A Townsend’s Solitare enjoys the berries from a backyard pyracantha bush.

A Townsend’s Solitare enjoys the berries from a backyard pyracantha bush.

Welcoming the latest wave of Spring migrants

Spring migration – I have been reminded recently just what an amazing spectacle this is!

Spring migration – I have been reminded recently just what an amazing spectacle this is!

A friend of mine from Australia is currently living in Nakusp; migration in Australia is barely noticeable in much of the country. The vast majority of birds there remain year-round; Australian birders do not witness a mass departure in the fall or the dramatic return in the spring. But that’s exactly what’s happening now in B.C.

I had been away during the Easter long weekend but on Tuesday I spent a few hours birding around town, in Brouse and up to Box and Summit Lake. I saw eleven species of birds that were not here prior to the weekend.

This pattern will continue now for a few more weeks, with new species arriving almost daily. Some of the most noticeable arrivals are the ducks.

During the winter we normally have three or four species on Arrow Lake; so far in April I have seen 16 species of ducks. Other early arrivals include Common Loon, Merlin, Killdeer, Violet-green and Tree Swallows, Ruby-crowned Kinglet, Mountain Bluebird, Townsend’s Solitaire, Yellow-rumped Warbler, Spotted Towhee, Savannah, Lincoln’s and Fox Sparrows and Brewer’s Blackbirds.

In addition to these arrivals, there are other signs marking the changing seasons.

Birds make an assortment of noises all year, but each species has its own unique song that it sings only during the breeding season. Song Sparrows, Black-capped Chickadees, Oregon Juncos, American Robins and Varied Thrush are all singing now. Woodpeckers don’t sing but have their own method of making their presence known; they drum rapidly on trees.

Some woodpeckers, Northern Flickers in particular, have learned that some surfaces make even more noise than a tree trunk. Metal roofs and the metal covers to street lamps seem to be favourites.

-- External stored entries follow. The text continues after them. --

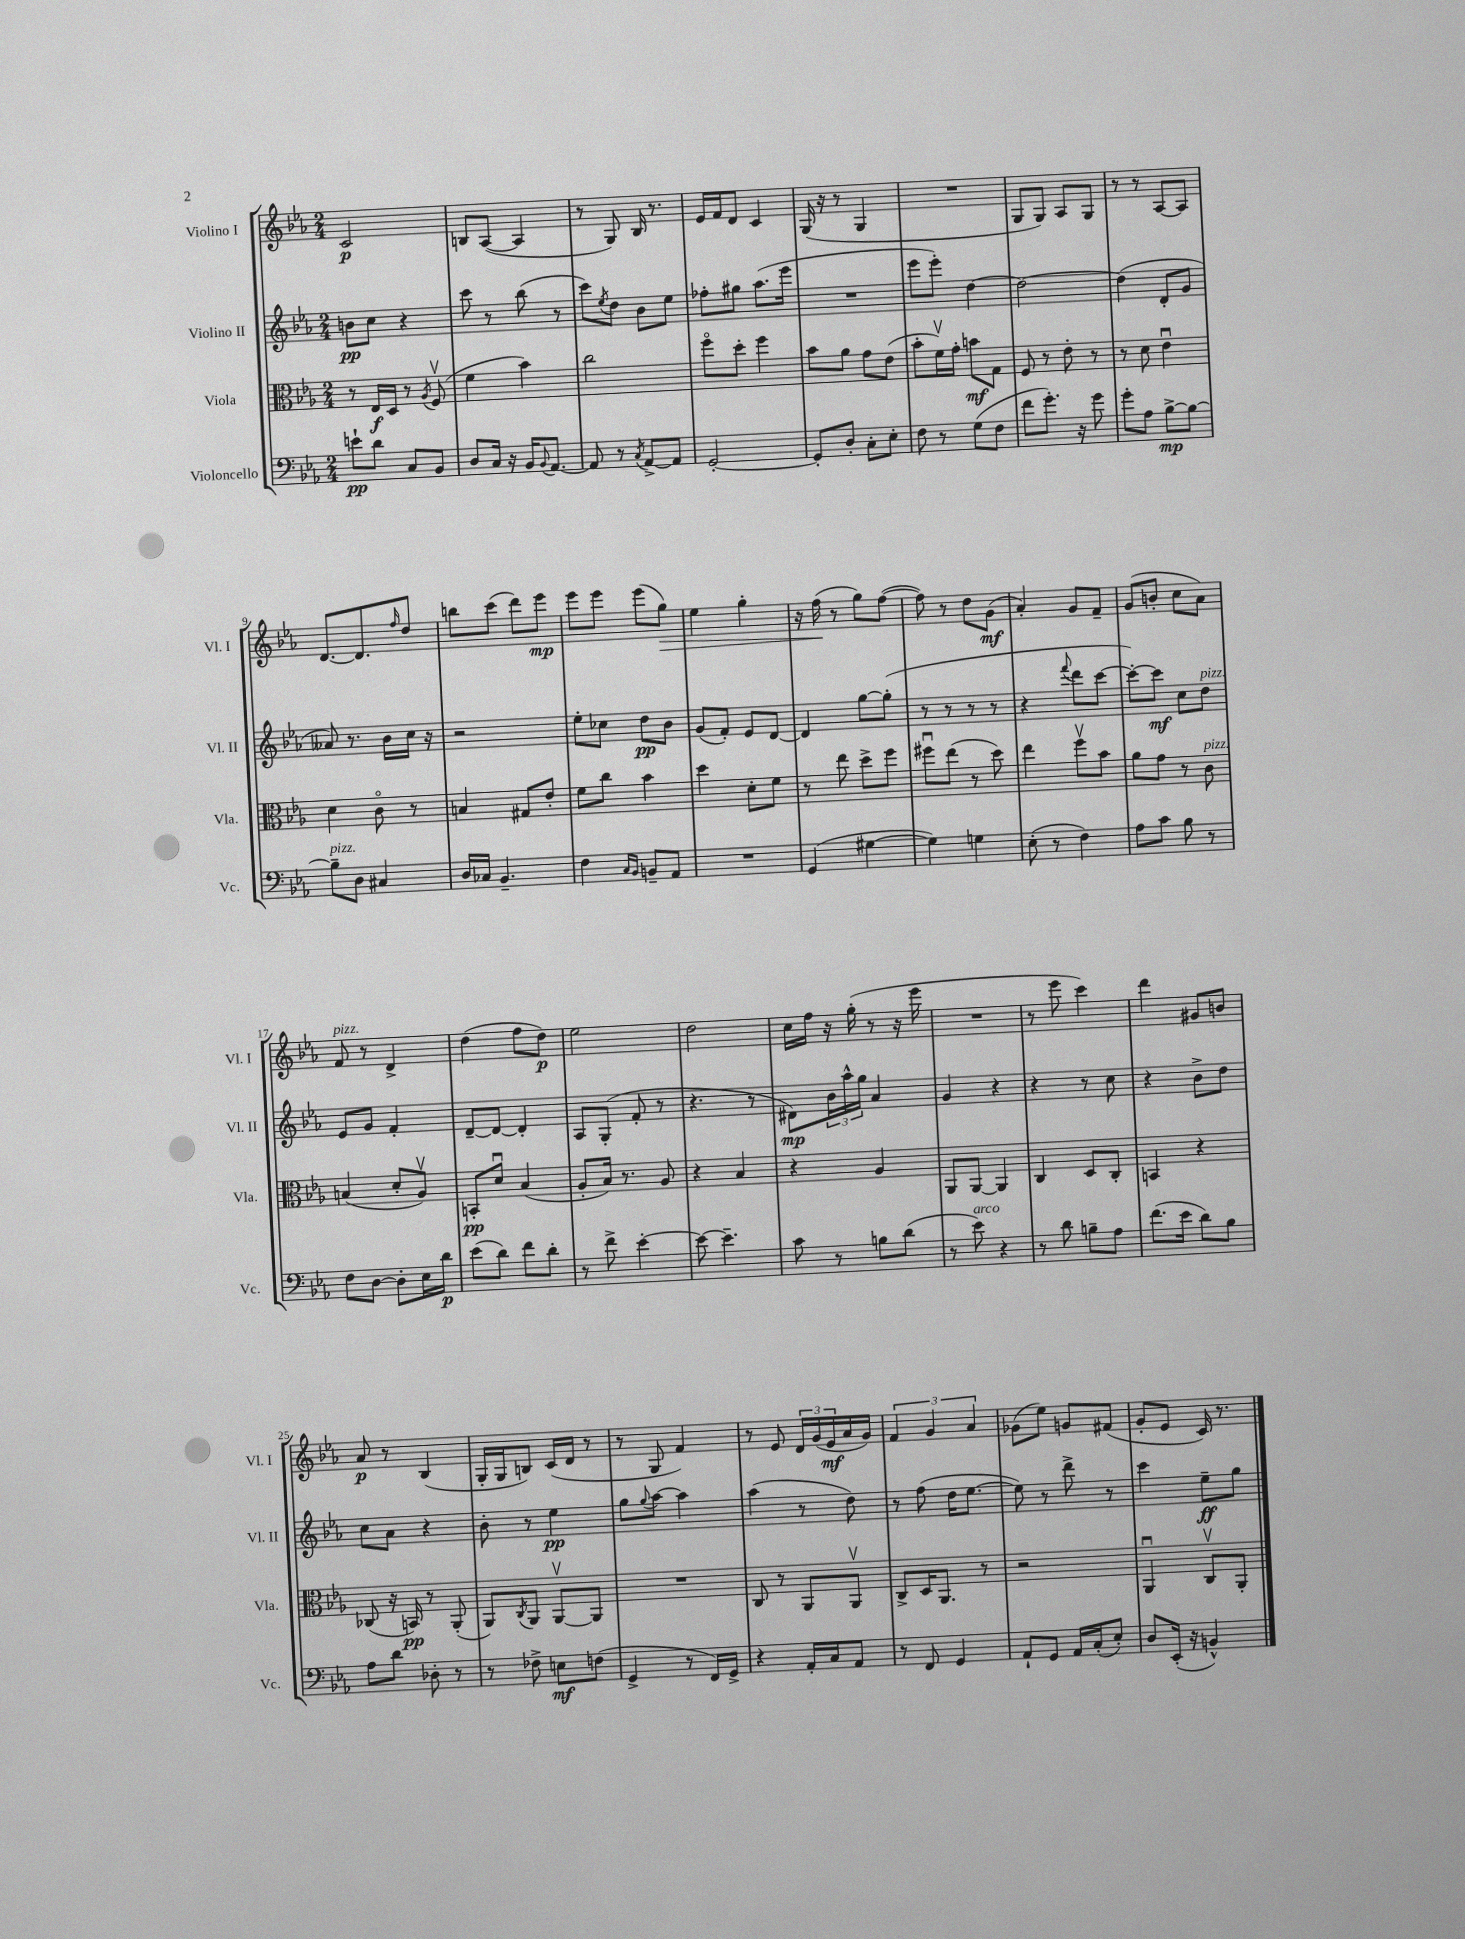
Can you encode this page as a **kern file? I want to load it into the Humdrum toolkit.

**kern	**kern	**kern	**kern
*staff4	*staff3	*staff2	*staff1
*clefF4	*clefC3	*clefG2	*clefG2
*k[b-e-a-]	*k[b-e-a-]	*k[b-e-a-]	*k[b-e-a-]
*M2/4	*M2/4	*M2/4	*M2/4
8e`\L	8r	8b\L	2c/
8d\J	16E-/LL	8cc\J	.
.	16D/JJ	.	.
8C/L	8r	4r	.
.	8qA-/	.	.
8BB-/J	(8Fv/	.	.
=	=	=	=
8D/L	4f\	8ccc\	8B/L
16C/Jk	.	8r	([8A-/J
16r	.	.	.
16BB-/LK	4b-\)	(8bb-\	4A-/]
8qqBB-/	.	.	.
[8.AA-/J	.	.	.
.	.	8r	.
=	=	=	=
8AA-/]	2cc\	8ccc\L)	8r
.	.	8qee-/	.
8r	.	8dd\J	8G/)
8qC/	.	.	.
[8AA-^/L	.	8b-\L	16B-/
.	.	.	8.r
8AA-/]J	.	8ee-\J	.
=	=	=	=
[2GG'/	8ffo\L	8ff-'\L	16e-/LL
.	.	.	16f/J
.	8dd'\J	8gg#\J	8d/J
.	4ff\	(8.aa-\L	4c/
.	.	16eee-\Jk	.
=	=	=	=
8GG'/]L	8b-\L	2r	(16G/
.	.	.	16r
8D'/J	8a-\J	.	8r
8C'\L	8g\L	.	4G/
8E-'\J	(8e-\J	.	.
=	=	=	=
8F\	8b-'\L	8eee-\L	2r
8r	16fv\L)	8eee-'\J)	.
.	16g'\JJ	.	.
(8G\L	8b\L	[4dd\	.
8F\J	8G\J	.	.
=	=	=	=
8f\L	8F/	2dd\_	8G/L
8.g'\J)	8r	.	8G/J)
.	8e-'\	.	8A-/L
16r	.	.	.
8g\	8r	.	8G/J
=	=	=	=
8g'\L	8r	(4dd\]	8r
8A-\J	8d\	.	8r
[8B-^\L	4e-u\	8d'/L	[8A-/L
8B-\_J	.	8g/J	8A-/]J
=	=	=	=
8B-~\]L	4d\	8a--/)	[8.d/L
8D\J	.	8.r	.
.	.	.	8.d/]
4C#/	8co\	.	.
.	.	16b-\LL	.
.	.	.	16qqff/
.	8r	16cc\JJ	8dd/J
.	.	16r	.
=	=	=	=
16D/LL	4B/	2r	8bb\L
16C-/JJ	.	.	.
4.BB-~/	.	.	(8ccc\J
.	8G#/L	.	8ddd\L)
.	8e-'/J	.	8eee-\J
=	=	=	=
4F\	8f\L	8ee-'\L	8eee-\L
.	8cc\J	8cc-\J	8eee-\J
16qqC/LL	.	.	.
16qqBB-/JJ	.	.	.
8BB~/L	4b-\	8dd\L	(8eee-\L
8AA-/J	.	8b-\J	8gg\J)
=	=	=	=
2r	4dd\	(8g/L	4ee-\
.	.	8f'/J)	.
.	8d'\L	8e-/L	4gg'\
.	8f\J	[8d/J	.
=	=	=	=
(4GG/	8r	4d/]	16r
.	.	.	(16ff\
.	8ee-\	.	8r
[4G#\	8dd^\L	[8gg\L	8gg\L)
.	8ff\J	(8gg'\]J	([8ff\J
=	=	=	=
4G#\])	8ff#u\L	8r	8ff\])
.	(8ee-\J	8r	8r
4G\	8r	8r	8dd\L
.	8dd\)	8r	(8g\J
=	=	=	=
(8E-'\	4ee-\	4r	4a-'/)
8r	.	.	.
.	.	8qqfff/	.
4F\)	8ffv\L	8ddd\L	8g/L
.	8b-\J	[8ccc\J	8f~/J
=	=	=	=
8A-\L	8a-\L	8ccc'\_L)	(8g/L
8c\J	8g\J	8ccc\]J	8b'/J
8B-\	8r	8cc\L	8cc\L
8r	8c\	8dd\J	8a-\J)
=	=	=	=
8F\L	(4B/	8e-/L	8f/
[8D\J	.	8g/J	8r
8D'\]L	8d'/L	4f'/	4d^/
16E-\L	8A-v/J)	.	.
16d\JJ	.	.	.
=	=	=	=
(8e-\L	8BB'/L	[8d~/L	(4dd\
8d\J)	8du/J	8d/_J	.
8f\L	(4B-/	4d'/]	8ff\L
8d'\J	.	.	8dd\J)
=	=	=	=
8r	8A-'/L	8A-/L	2ee-\
8f^\	16B-/Jk)	(8G'/J	.
.	8.r	.	.
[4e-'\	.	8f'/	.
.	8A-/	8r	.
=	=	=	=
8e-\_	4r	4.r	2dd\
4.e-~\]	.	.	.
.	4B-/	.	.
.	.	8r	.
=	=	=	=
8c\	4r	8d#\L)	16cc\LL
.	.	.	16ff\JJ
8r	.	24b-\L	16r
.	.	24aa-^^\	.
.	.	.	(16gg'\
.	.	24gg\JJ	.
8B\L	4A-/	4a-/	8r
(8d\J	.	.	16r
.	.	.	16eee-\
=	=	=	=
8r	8AA-/L	4g/	2r
8e-\)	[8AA-/J	.	.
4r	4AA-/]	4r	.
=	=	=	=
8r	4C/	4r	8r
8d\	.	.	8eee-\
8B~\L	8D/L	8r	4ccc\)
8A-\J	8C'/J	8cc\	.
=	=	=	=
(8.f\L	4BB/	4r	4ddd\
16e-\Jk	.	.	.
8d\L)	4r	8b-^\L	8g#/L
8B-\J	.	8dd\J	8b/J
=	=	=	=
8A-\L	(8C-/	8cc\L	8a-/
8d\J	16r	8a-\J	8r
.	16BB/)	.	.
8D-'\	8r	4r	(4B-/
8r	(8AA-'/	.	.
=	=	=	=
8r	8AA-/L)	8b-'\	16G'/LL
.	.	.	16G/J
.	8qC/	.	.
8F-^\	8AA-/J	8r	8B/J)
8E\L	[8AA-v/L	4ee-\	(16c/LL
.	.	.	16d/JJ
(8F\J	8AA-/]J	.	8r
=	=	=	=
4GG^/	2r	8gg\L	8r
.	.	8qqgg/	.
.	.	[8aa-\J	8G/
8r	.	4aa-\]	4f/)
16FF/LL)	.	.	.
16GG^/JJ	.	.	.
=	=	=	=
4r	8C/	(4aa-\	8r
.	8r	.	8e-/
16AA-'/LL	8AA-/L	8r	24d/LL
.	.	.	(24g/
16C/J	.	.	.
.	.	.	24e-/
8AA-/J	8AA-v/J	8dd\)	16a-/
.	.	.	16g/JJ)
=	=	=	=
8r	8C^/L	8r	6f/
8FF/	16D/K	(8ff\	.
.	.	.	6g/
.	8.AA-/J	.	.
4GG/	.	16dd\LK	.
.	.	[8.ee-\J	.
.	.	.	6a-/
.	8r	.	.
=	=	=	=
8AA-`/L	2r	8ee-\])	(8g-\L
8GG/J	.	8r	8ee-\J)
16AA-/LL	.	8ddd^\	8g/L
(16C'/J	.	.	.
8E-'/J)	.	8r	(8f#/J
=	=	=	=
8D/L	4AA-u/	4ccc\	8g'/L
(16EE-'/Jk	.	.	8e-/J
16r	.	.	.
4BB^^/)	8Cv/L	8ee-~\L	16c/)
.	.	.	8.r
.	8AA-'/J	8gg\J	.
==	==	==	==
*-	*-	*-	*-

In some species, there is a change of plumage in the spring. Most notable is probably the American Goldfinch. All winter long they have been wearing their winter clothes of subdued greens, greys and yellows. But now they are turning bright yellow and sporting small black caps – quite a transformation!

And nest building is well underway in some species. There is a pair of chickadees excavating a hole in a dead birch in my yard and the Bald Eagle is already sitting on eggs at Summit Lake.

At the back of my house I have a pyracantha bush. I planted it years ago because I’d seen birds eating the berries on these bushes elsewhere. But for years nothing came to my berries. They would remain on the bush all winter and then dry up and fall off in spring. But during the last couple of weeks two birds have discovered my pyracantha. First came a robin and then a Townsend’s Solitaire.

Each day, both visit the bush several times to eat a few berries. The robin appears to be the boss; the solitaire quickly leaves if the robin comes back. Both are members of the thrush family and therefore eat insects and berries. The robin will probably remain and nest somewhere in the yard; the solitaire is a migrant and will likely be gone in a few days.

Some of the arriving migrants, such as the Yellow-rumped Warbler and the Ruby-crowned Kinglet, are small forest birds and they may go unnoticed by many people. But during the next week I expect two very obvious species to show up in Nakusp: Osprey and Rufous Hummingbird.

Every year the Osprey shows up here in mid-April and the hummingbird is generally just a few days behind.

If you plan to put out a hummingbird feeder this year, now would be a good time to get it out and give it a good cleaning. Hummingbirds are very susceptible to bacterial and fungal infections, so cleanliness is essential!